E così alla testa della manifestazione vedi Pietro Grasso, Pierluigi Bersani, Laura Boldrini di Leu, Susanna Camusso e Maurizio Landini della Cgil e anche Maurizio Martina del Pd, l’unico Dem a fare da trait d’union con le altre organizzazioni in piazza, attivo anche al tavolo che ha preparato il corteo nei giorni scorsi.
Intorno, gli iscritti Anpi instancabili a cantare ‘Bella ciao’: ma è un canto senza gioia, preoccupato, infastidito per una manifestazione che di comune ha solo un manifesto ‘Mai più fascismi, mai più razzismi’ sottoscritto da 23 organizzazioni, che non è affatto poco, anzi. Ma il cuore, in comune, non c’è.
A un certo punto in testa arriva anche Walter Veltroni: anche lui ha seguito bene l’organizzazione di questo corteo tramite uno dei suoi, Walter Verini, anche lui al tavolo preparatorio.
In fondo al corteo, lo spezzone del Pd, riconoscibile dalle pettorine arancioni indossate dai militanti. In questo arancione si sono posizionati il ministro Andrea Orlando, Matteo Orfini, Gianni Cuperlo: loro si sono fatti il percorso dall’inizio, da piazza della Repubblica a piazza del Popolo. Matteo Renzi no.
Il segretario Pd aveva timore dei fischi, suggeriscono fonti Dem. Potevano verificarsi, ti dicono gli organizzatori, malgrado il corposo servizio d’ordine della Cgil.
E allora Renzi si è presentato solo alla fine, entrando direttamente nel retro-palco dove era già arrivato Gentiloni, il quale aveva già parlato con la presidente dell’Anpi Carla Nespolo, circondato dai suoi ministri: Pinotti, Finocchiaro, Fedeli, Martina. Con Renzi il saluto, poi l’uno entra, l’altro esce per non oscurarsi a vicenda davanti ai media, evidentemente.

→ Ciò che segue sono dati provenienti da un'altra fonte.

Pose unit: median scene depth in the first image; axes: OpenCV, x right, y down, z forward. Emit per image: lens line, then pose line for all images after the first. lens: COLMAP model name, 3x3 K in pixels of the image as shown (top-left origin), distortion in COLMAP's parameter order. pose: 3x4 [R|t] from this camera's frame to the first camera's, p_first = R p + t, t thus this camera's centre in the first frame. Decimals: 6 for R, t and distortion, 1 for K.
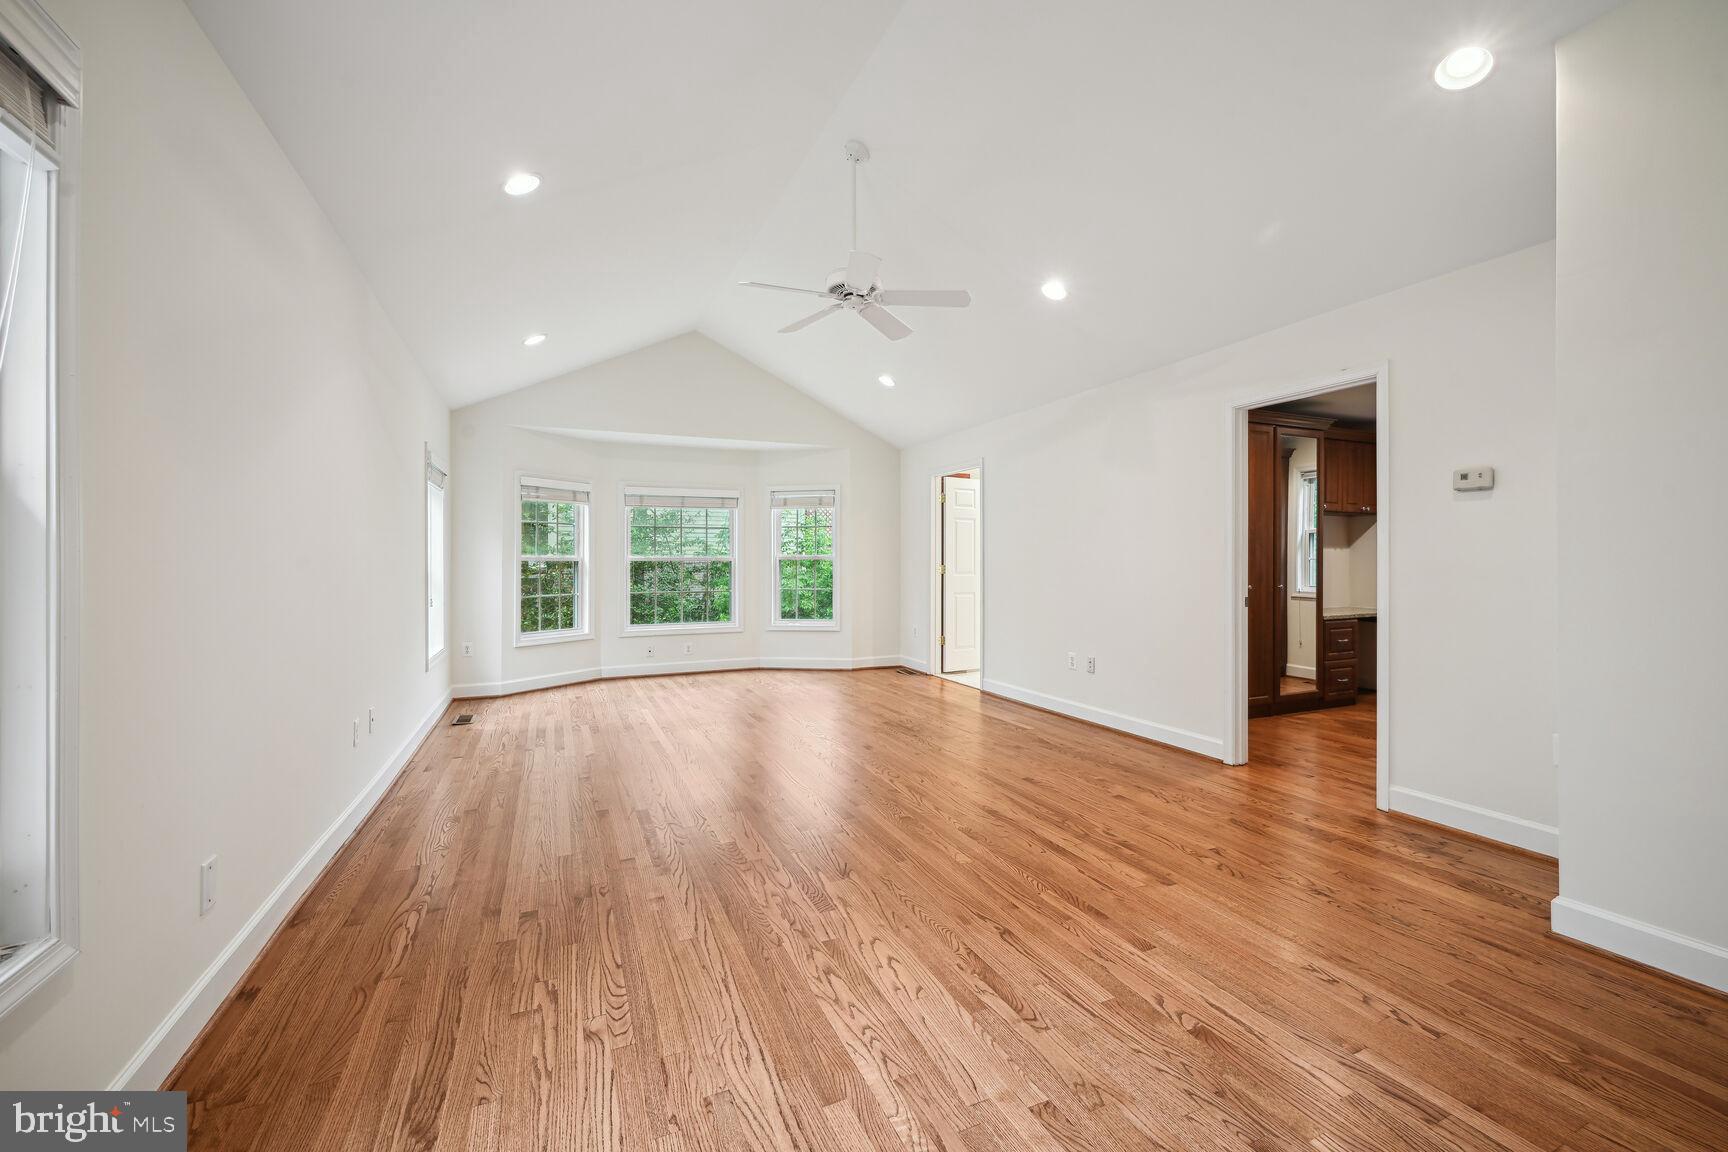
lens RADIAL K [[696.0, 0, 865.3], [0, 696.0, 567.5], [0, 0, 1]] dist [0.001254, 0.000433]
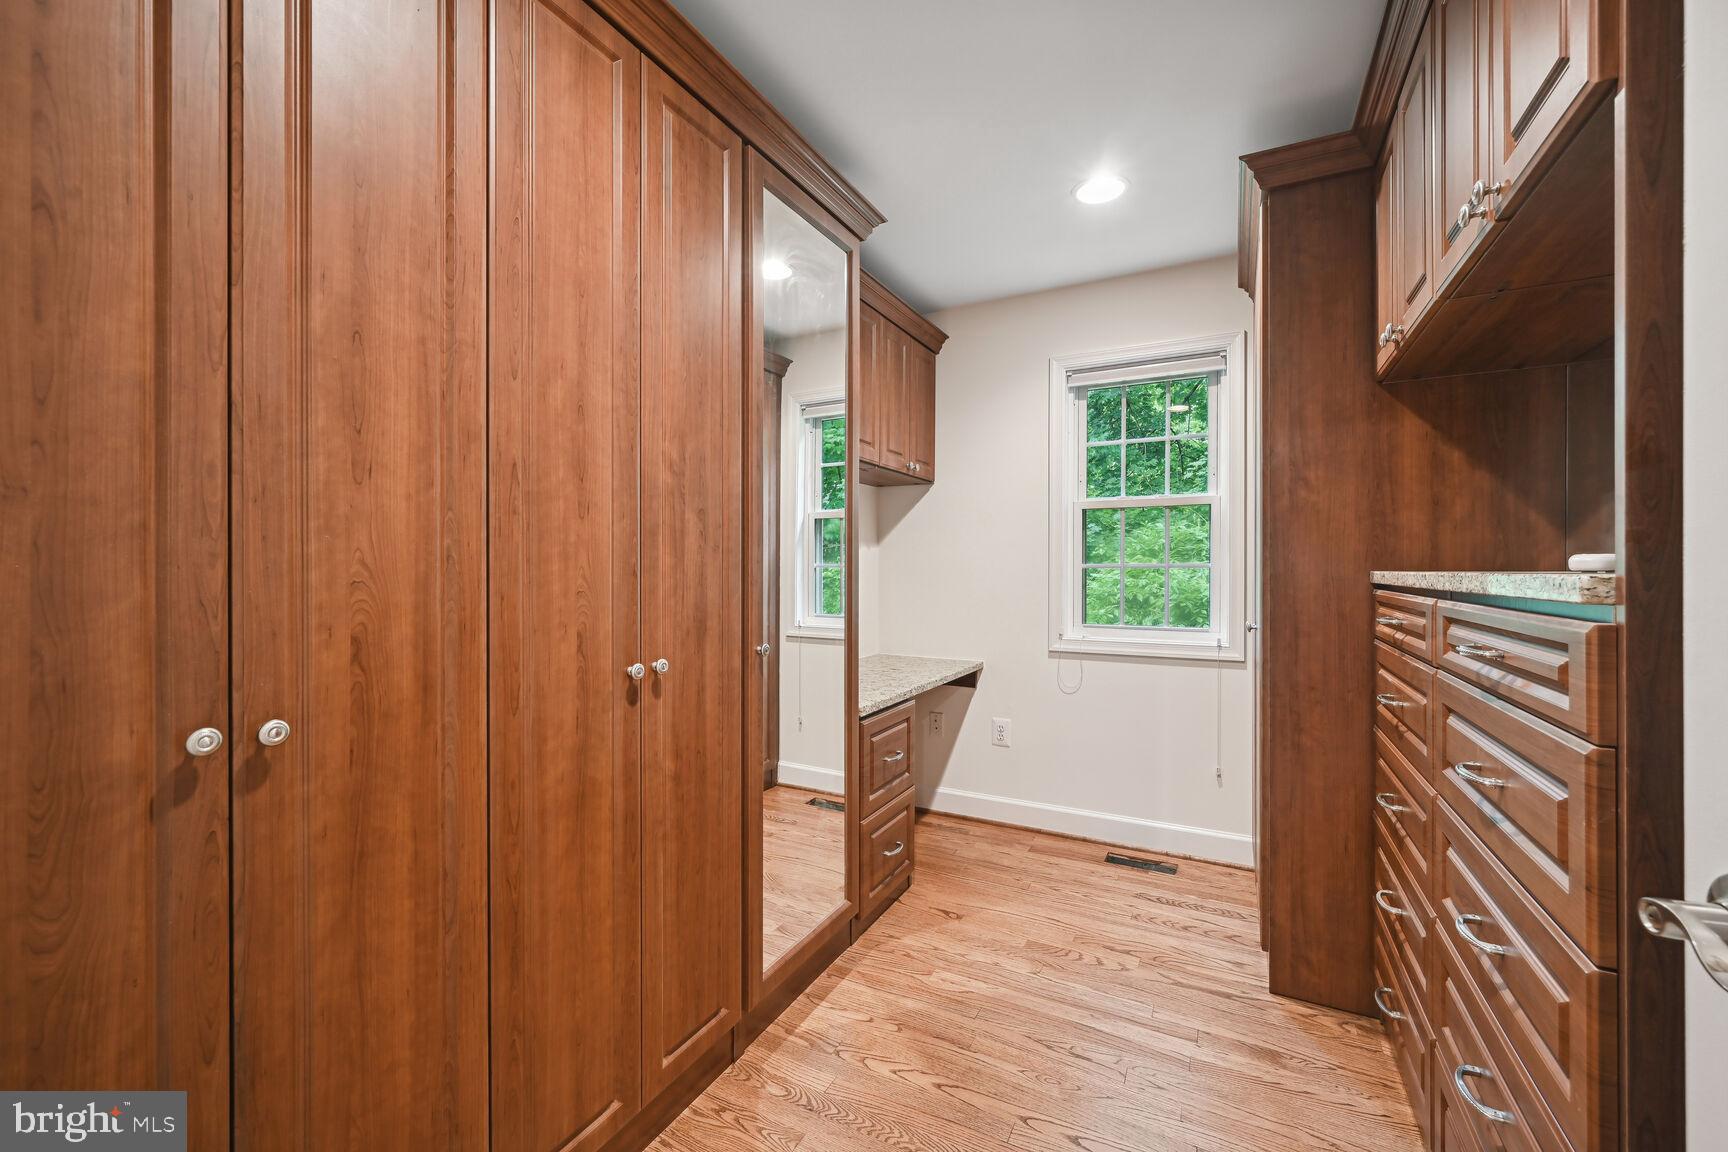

L’immagine che ne risulta è di un centrosinistra che in piazza c’è, insieme a tantissimi manifestanti (100mila per gli organizzatori), ma, se si scava, il tutto sembra l’espletamento di una formalità dopo i fatti di Macerata.
Non trasmette l’energia di squadra: troppi sguardi in cagnesco tra formazioni che tra una settimana si giocano il futuro nelle urne. Semmai segnala un punto di partenza, lontanissimo dalla soluzione.
Come punti di partenza sono le altre piazze di oggi: quella di Milano, caricata dalla polizia, contro la manifestazione di Casapound, quella di Forza Nuova a Palermo. Fenomeni che promettono di non fermarsi con il voto del 4 marzo-
“Non abbiamo paura dei fascisti, ma degli indifferenti”, dal palco di Piazza del Popolo la presidente dell’Anpi la mette così-
Ecco, questo succede quando le etichette – fascismo, anti-fascismo – vengono usate senza una declinazione reale di politiche e contenuti.
Una superficialità che permette a sigle diverse di stare in piazza insieme senza compiere reali passi in avanti.
Una moda che permette alle formazioni dell’ultradestra di organizzarsi e cavalcare le tendenze sempre più razziste di una società in sofferenza. Da questo tritacarne pazzesco verrà fuori il responso delle urne del 4 marzo.
Il carico di tensione oggi non è esploso, è stato solo rinviato.